Walking barefoot would be considered a little strange, maybe even eccentric in certain parts of the world. Wearing shoes is considered unnecessary on Kaua’i, especially when the rains come.
The little town of Hanalei on the northern shore of Kaua’i is where I had my first fish tacos, my first shave ice, and where I was when the rains that brought the historic flooding to Kaua’i started to come down really hard.
I stopped in Hanalei on my way from the Limahuli Garden & Preserve. Hungry for some real food (after surviving on bread for the past several days), I managed to find a parking spot where it seemed that the car might not get towed and walked back towards the main road – Kuhio Highway (which is literally the only main road on the entire island).

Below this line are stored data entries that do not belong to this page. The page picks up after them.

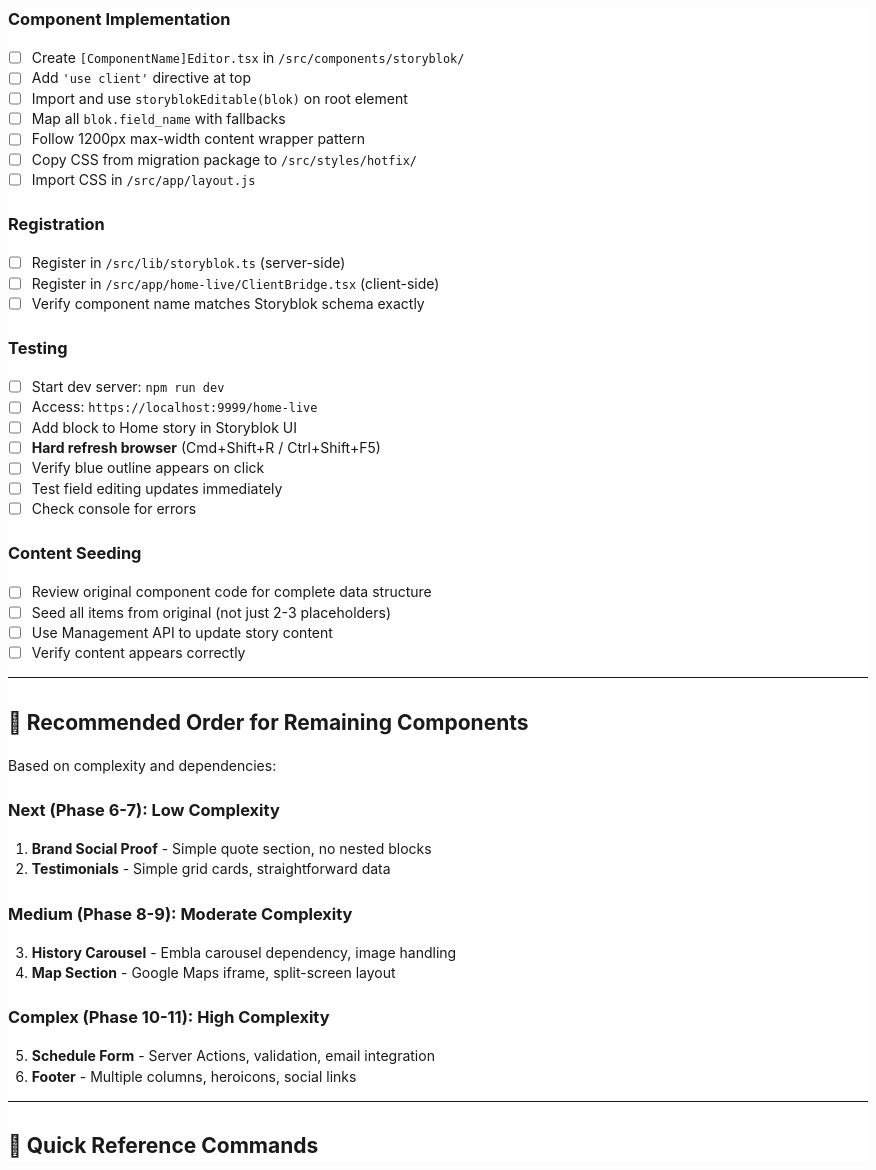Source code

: ### Component Implementation
- [ ] Create `[ComponentName]Editor.tsx` in `/src/components/storyblok/`
- [ ] Add `'use client'` directive at top
- [ ] Import and use `storyblokEditable(blok)` on root element
- [ ] Map all `blok.field_name` with fallbacks
- [ ] Follow 1200px max-width content wrapper pattern
- [ ] Copy CSS from migration package to `/src/styles/hotfix/`
- [ ] Import CSS in `/src/app/layout.js`

### Registration
- [ ] Register in `/src/lib/storyblok.ts` (server-side)
- [ ] Register in `/src/app/home-live/ClientBridge.tsx` (client-side)
- [ ] Verify component name matches Storyblok schema exactly

### Testing
- [ ] Start dev server: `npm run dev`
- [ ] Access: `https://localhost:9999/home-live`
- [ ] Add block to Home story in Storyblok UI
- [ ] **Hard refresh browser** (Cmd+Shift+R / Ctrl+Shift+F5)
- [ ] Verify blue outline appears on click
- [ ] Test field editing updates immediately
- [ ] Check console for errors

### Content Seeding
- [ ] Review original component code for complete data structure
- [ ] Seed all items from original (not just 2-3 placeholders)
- [ ] Use Management API to update story content
- [ ] Verify content appears correctly

---

## 🎯 Recommended Order for Remaining Components

Based on complexity and dependencies:

### Next (Phase 6-7): Low Complexity
1. **Brand Social Proof** - Simple quote section, no nested blocks
2. **Testimonials** - Simple grid cards, straightforward data

### Medium (Phase 8-9): Moderate Complexity
3. **History Carousel** - Embla carousel dependency, image handling
4. **Map Section** - Google Maps iframe, split-screen layout

### Complex (Phase 10-11): High Complexity
5. **Schedule Form** - Server Actions, validation, email integration
6. **Footer** - Multiple columns, heroicons, social links

---

## 🔧 Quick Reference Commands
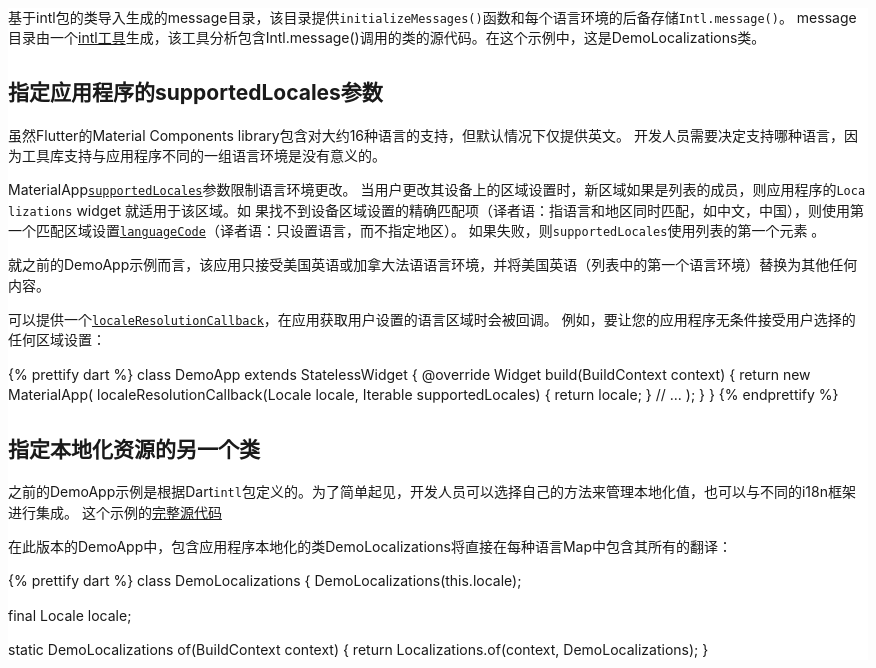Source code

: 基于intl包的类导入生成的message目录，该目录提供`initializeMessages()`函数和每个语言环境的后备存储`Intl.message()`。
message目录由一个[intl工具](#dart-tools)生成，该工具分析包含Intl.message()调用的类的源代码。在这个示例中，这是DemoLocalizations类。

<a name="specifying-supportedlocales"></a>
## 指定应用程序的supportedLocales参数

虽然Flutter的Material Components library包含对大约16种语言的支持，但默认情况下仅提供英文。
开发人员需要决定支持哪种语言，因为工具库支持与应用程序不同的一组语言环境是没有意义的。

MaterialApp[`supportedLocales`](https://docs.flutter.io/flutter/material/MaterialApp/supportedLocales.html)参数限制语言环境更改。
当用户更改其设备上的区域设置时，新区域如果是列表的成员，则应用程序的`Localizations` widget 就适用于该区域。如
果找不到设备区域设置的精确匹配项（译者语：指语言和地区同时匹配，如中文，中国），则使用第一个匹配区域设置[`languageCode`](https://docs.flutter.io/flutter/dart-ui/Locale/languageCode.html)（译者语：只设置语言，而不指定地区）。
如果失败，则`supportedLocales`使用列表的第一个元素 。

就之前的DemoApp示例而言，该应用只接受美国英语或加拿大法语语言环境，并将美国英语（列表中的第一个语言环境）替换为其他任何内容。

可以提供一个[`localeResolutionCallback`](https://docs.flutter.io/flutter/widgets/LocaleResolutionCallback.html)，在应用获取用户设置的语言区域时会被回调。
例如，要让您的应用程序无条件接受用户选择的任何区域设置：

{% prettify dart %}
class DemoApp extends StatelessWidget {
  @override
  Widget build(BuildContext context) {
    return new MaterialApp(
       localeResolutionCallback(Locale locale, Iterable<Locale> supportedLocales) {
         return locale;
       }
       // ...
    );
  }
}
{% endprettify %}

<a name="alternative-class"></a>
## 指定本地化资源的另一个类


之前的DemoApp示例是根据Dart`intl`包定义的。为了简单起见，开发人员可以选择自己的方法来管理本地化值，也可以与不同的i18n框架进行集成。
这个示例的[完整源代码](https://github.com/flutter/website/tree/master/_includes/code/internationalization/minimal/)


在此版本的DemoApp中，包含应用程序本地化的类DemoLocalizations将直接在每种语言Map中包含其所有的翻译：


{% prettify dart %}
class DemoLocalizations {
  DemoLocalizations(this.locale);

  final Locale locale;

  static DemoLocalizations of(BuildContext context) {
    return Localizations.of<DemoLocalizations>(context, DemoLocalizations);
  }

Fish tacos won (yeah, I’ll admit it, because it was considerably cheap and I was on a really tight budget) and, honestly, it seemed to be the most delicious food I’ve had in my life – but that might have been strongly affected by the fact that it was the only food other than dry bread in a week.

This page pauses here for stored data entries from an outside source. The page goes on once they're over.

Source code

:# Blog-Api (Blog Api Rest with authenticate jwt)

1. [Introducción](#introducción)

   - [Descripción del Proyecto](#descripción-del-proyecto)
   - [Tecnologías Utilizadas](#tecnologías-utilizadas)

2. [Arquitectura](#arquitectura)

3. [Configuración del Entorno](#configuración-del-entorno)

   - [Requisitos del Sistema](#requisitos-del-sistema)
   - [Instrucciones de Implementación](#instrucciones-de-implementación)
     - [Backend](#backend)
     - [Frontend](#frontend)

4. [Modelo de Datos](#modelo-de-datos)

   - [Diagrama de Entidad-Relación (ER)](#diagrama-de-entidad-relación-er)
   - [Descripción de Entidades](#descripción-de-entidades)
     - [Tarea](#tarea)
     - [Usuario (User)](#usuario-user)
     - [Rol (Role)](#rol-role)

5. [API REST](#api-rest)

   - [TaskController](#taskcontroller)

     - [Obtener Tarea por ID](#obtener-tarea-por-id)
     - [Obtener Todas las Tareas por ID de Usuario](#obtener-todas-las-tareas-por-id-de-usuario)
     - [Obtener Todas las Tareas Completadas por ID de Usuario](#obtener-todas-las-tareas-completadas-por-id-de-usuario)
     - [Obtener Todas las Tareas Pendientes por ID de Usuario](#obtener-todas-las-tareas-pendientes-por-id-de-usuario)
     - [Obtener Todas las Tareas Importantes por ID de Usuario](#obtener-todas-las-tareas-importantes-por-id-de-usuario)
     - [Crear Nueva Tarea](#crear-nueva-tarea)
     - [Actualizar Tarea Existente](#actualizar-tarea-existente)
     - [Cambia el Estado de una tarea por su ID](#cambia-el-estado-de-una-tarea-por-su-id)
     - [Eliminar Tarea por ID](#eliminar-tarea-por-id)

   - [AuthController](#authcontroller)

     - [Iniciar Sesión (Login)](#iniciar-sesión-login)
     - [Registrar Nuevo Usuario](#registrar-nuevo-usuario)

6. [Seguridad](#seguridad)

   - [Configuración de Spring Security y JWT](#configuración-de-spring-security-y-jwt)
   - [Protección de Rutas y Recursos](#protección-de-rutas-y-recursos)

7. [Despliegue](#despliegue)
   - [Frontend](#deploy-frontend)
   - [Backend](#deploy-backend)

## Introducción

I couldn’t not try shave ice, that was unthinkable. And so I decided that this day was going to be my food-day and spent a few more dollars on what is basically just ice with some syrup poured over it. But it was worth it, it was as delicious as unhealthy. And it must have been really unhealthy with the amount of sugar and colouring used, I’m telling you.
The rains were in, the streets of Hanalei overflowed with water. In this situation, it didn’t seem to me like the best idea to wear my only pair of sneakers which I desperately needed to keep dry. And so, it was decided; I hid them in the safety of my car and ventured into the streets barefoot.

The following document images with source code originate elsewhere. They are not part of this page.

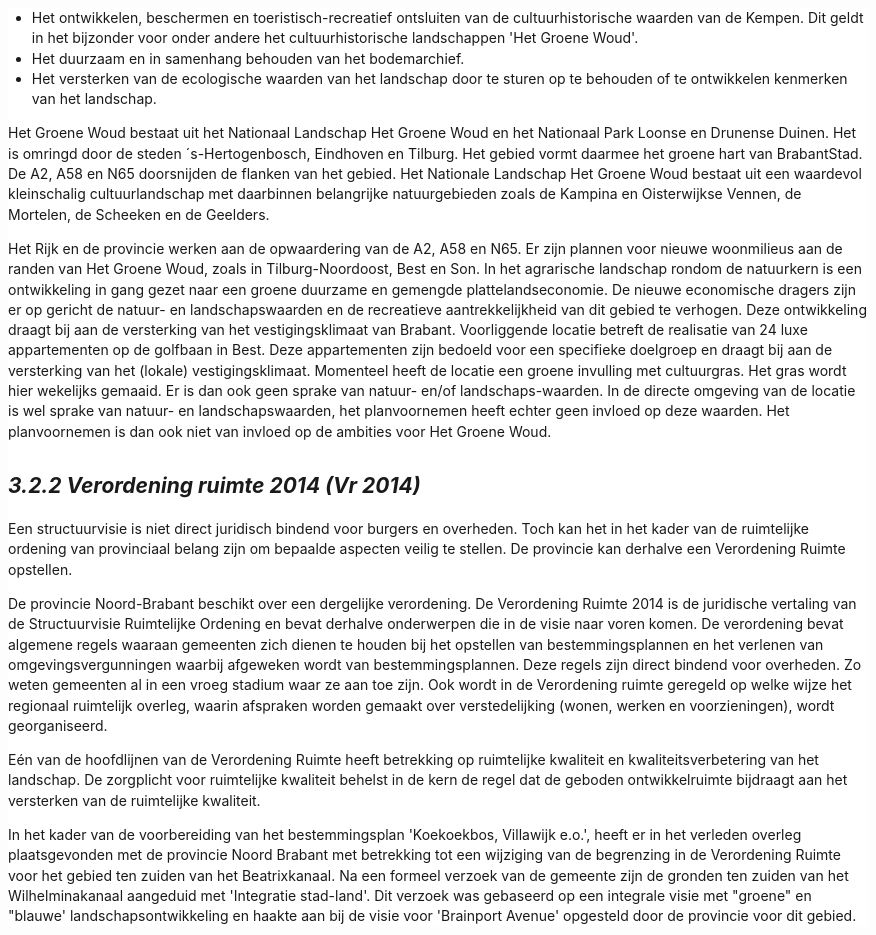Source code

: - Het ontwikkelen, beschermen en toeristisch-recreatief ontsluiten van de cultuurhistorische waarden van de Kempen. Dit geldt in het bijzonder voor onder andere het cultuurhistorische landschappen 'Het Groene Woud'.
- Het duurzaam en in samenhang behouden van het bodemarchief.
- Het versterken van de ecologische waarden van het landschap door te sturen op te behouden of te ontwikkelen kenmerken van het landschap.

Het Groene Woud bestaat uit het Nationaal Landschap Het Groene Woud en het Nationaal Park Loonse en Drunense Duinen. Het is omringd door de steden ´s-Hertogenbosch, Eindhoven en Tilburg. Het gebied vormt daarmee het groene hart van BrabantStad. De A2, A58 en N65 doorsnijden de flanken van het gebied. Het Nationale Landschap Het Groene Woud bestaat uit een waardevol kleinschalig cultuurlandschap met daarbinnen belangrijke natuurgebieden zoals de Kampina en Oisterwijkse Vennen, de Mortelen, de Scheeken en de Geelders.

Het Rijk en de provincie werken aan de opwaardering van de A2, A58 en N65. Er zijn plannen voor nieuwe woonmilieus aan de randen van Het Groene Woud, zoals in Tilburg-Noordoost, Best en Son. In het agrarische landschap rondom de natuurkern is een ontwikkeling in gang gezet naar een groene duurzame en gemengde plattelandseconomie. De nieuwe economische dragers zijn er op gericht de natuur- en landschapswaarden en de recreatieve aantrekkelijkheid van dit gebied te verhogen. Deze ontwikkeling draagt bij aan de versterking van het vestigingsklimaat van Brabant. Voorliggende locatie betreft de realisatie van 24 luxe appartementen op de golfbaan in Best. Deze appartementen zijn bedoeld voor een specifieke doelgroep en draagt bij aan de versterking van het (lokale) vestigingsklimaat. Momenteel heeft de locatie een groene invulling met cultuurgras. Het gras wordt hier wekelijks gemaaid. Er is dan ook geen sprake van natuur- en/of landschaps-waarden. In de directe omgeving van de locatie is wel sprake van natuur- en landschapswaarden, het planvoornemen heeft echter geen invloed op deze waarden. Het planvoornemen is dan ook niet van invloed op de ambities voor Het Groene Woud.

## *3.2.2 Verordening ruimte 2014 (Vr 2014)*

Een structuurvisie is niet direct juridisch bindend voor burgers en overheden. Toch kan het in het kader van de ruimtelijke ordening van provinciaal belang zijn om bepaalde aspecten veilig te stellen. De provincie kan derhalve een Verordening Ruimte opstellen.

De provincie Noord-Brabant beschikt over een dergelijke verordening. De Verordening Ruimte 2014 is de juridische vertaling van de Structuurvisie Ruimtelijke Ordening en bevat derhalve onderwerpen die in de visie naar voren komen. De verordening bevat algemene regels waaraan gemeenten zich dienen te houden bij het opstellen van bestemmingsplannen en het verlenen van omgevingsvergunningen waarbij afgeweken wordt van bestemmingsplannen. Deze regels zijn direct bindend voor overheden. Zo weten gemeenten al in een vroeg stadium waar ze aan toe zijn. Ook wordt in de Verordening ruimte geregeld op welke wijze het regionaal ruimtelijk overleg, waarin afspraken worden gemaakt over verstedelijking (wonen, werken en voorzieningen), wordt georganiseerd.

Eén van de hoofdlijnen van de Verordening Ruimte heeft betrekking op ruimtelijke kwaliteit en kwaliteitsverbetering van het landschap. De zorgplicht voor ruimtelijke kwaliteit behelst in de kern de regel dat de geboden ontwikkelruimte bijdraagt aan het versterken van de ruimtelijke kwaliteit.

In het kader van de voorbereiding van het bestemmingsplan 'Koekoekbos, Villawijk e.o.', heeft er in het verleden overleg plaatsgevonden met de provincie Noord Brabant met betrekking tot een wijziging van de begrenzing in de Verordening Ruimte voor het gebied ten zuiden van het Beatrixkanaal. Na een formeel verzoek van de gemeente zijn de gronden ten zuiden van het Wilhelminakanaal aangeduid met 'Integratie stad-land'. Dit verzoek was gebaseerd op een integrale visie met "groene" en "blauwe' landschapsontwikkeling en haakte aan bij de visie voor 'Brainport Avenue' opgesteld door de provincie voor dit gebied.
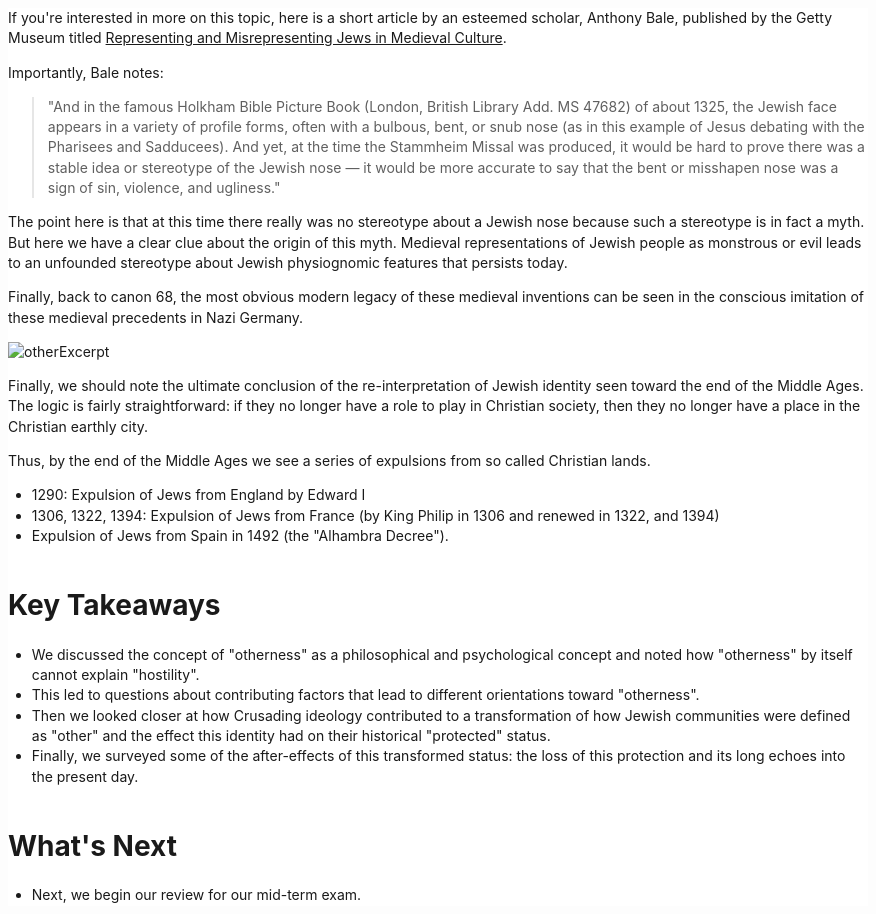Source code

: If you're interested in more on this topic, here is a short article by an esteemed scholar, Anthony Bale, published by the Getty Museum titled [Representing and Misrepresenting Jews in Medieval
Culture](https://www.getty.edu/art/exhibitions/outcasts/downloads/bale_misrepresenting_jews.pdf).

Importantly, Bale notes: 

> "And in the famous Holkham Bible Picture Book (London, British Library Add. MS 47682) of about 1325, the Jewish face appears in a variety of profile forms, often with a bulbous, bent, or snub nose (as in this example of Jesus debating with the Pharisees and Sadducees). And yet, at the time the Stammheim Missal was produced, it would be hard to prove there was a stable idea or stereotype of the Jewish nose — it would be more accurate to say that the bent or misshapen nose was a sign of sin, violence, and ugliness."

The point here is that at this time there really was no stereotype about a Jewish nose because such a stereotype is in fact a myth. But here we have a clear clue about the origin of this myth. Medieval representations of Jewish people as monstrous or evil leads to an unfounded stereotype about Jewish physiognomic features that persists today.

Finally, back to canon 68, the most obvious modern legacy of these medieval inventions can be seen in the conscious imitation of these medieval precedents in Nazi Germany.

![otherExcerpt]({{site.assets_url}}Canon68Example3-Modern.jpg)

Finally, we should note the ultimate conclusion of the re-interpretation of Jewish identity seen toward the end of the Middle Ages. The logic is fairly straightforward: if they no longer have a role to play in Christian society, then they no longer have a place in the Christian earthly city. 

Thus, by the end of the Middle Ages we see a series of expulsions from so called Christian lands.

* 1290: Expulsion of Jews from England by Edward I
* 1306, 1322, 1394: Expulsion of Jews from France (by King Philip in 1306 and renewed in 1322, and 1394)
* Expulsion of Jews from Spain in 1492 (the "Alhambra Decree").

# Key Takeaways

* We discussed the concept of "otherness" as a philosophical and psychological concept and noted how "otherness" by itself cannot explain "hostility".
* This led to questions about contributing factors that lead to different orientations toward "otherness".
* Then we looked closer at how Crusading ideology contributed to a transformation of how Jewish communities were defined as "other" and the effect this identity had on their historical "protected" status.
* Finally, we surveyed some of the after-effects of this transformed status: the loss of this protection and its long echoes into the present day.

# What's Next

* Next, we begin our review for our mid-term exam.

I know you probably think I could have worn my sandals but, actually, I could not. The previous day, I somehow managed to shave off the skin on one foot and the sandal straps were cutting right into it. I did not desire to make it any worse and, yes, it was also really painful whenever the straps only touched it.
Don’t get me wrong, I love my Chacos and they’re the best sandals I’ve ever owned and worn, but this was not the time for them.
And you know what? Walking with shoes or barefoot, nobody – and I mean literally nobody –gave one single look or thought to my bare feet. And it felt awesome. It felt so great to do what I felt was just natural and not earn any weird looks as I often do.
Thinking back, not once during my time in Hawaii did anyone stop and stare or give me weird looks because of what I was doing. It felt only natural to me to sleep under the stars in Punalu’u – and when that Hawaiian guy saw me there, admiring the sunrise from my sleeping bag, he didn’t even pause or ask any questions suggesting I was anything else than normal. Instead, like if it was the most normal thing in the entire world, he asked: “Did you sleep well?” whilst back in the place I live and the place I come from people were really weirded out about me sleeping with no roof above my head, exposed to anything and anyone who might come to the beach.
Hawai’i and Kaua’i welcomed me as I was; weird or not, it didn’t matter. I was normal the way I was, accepted, and safe, and it was one of the best feelings in the world.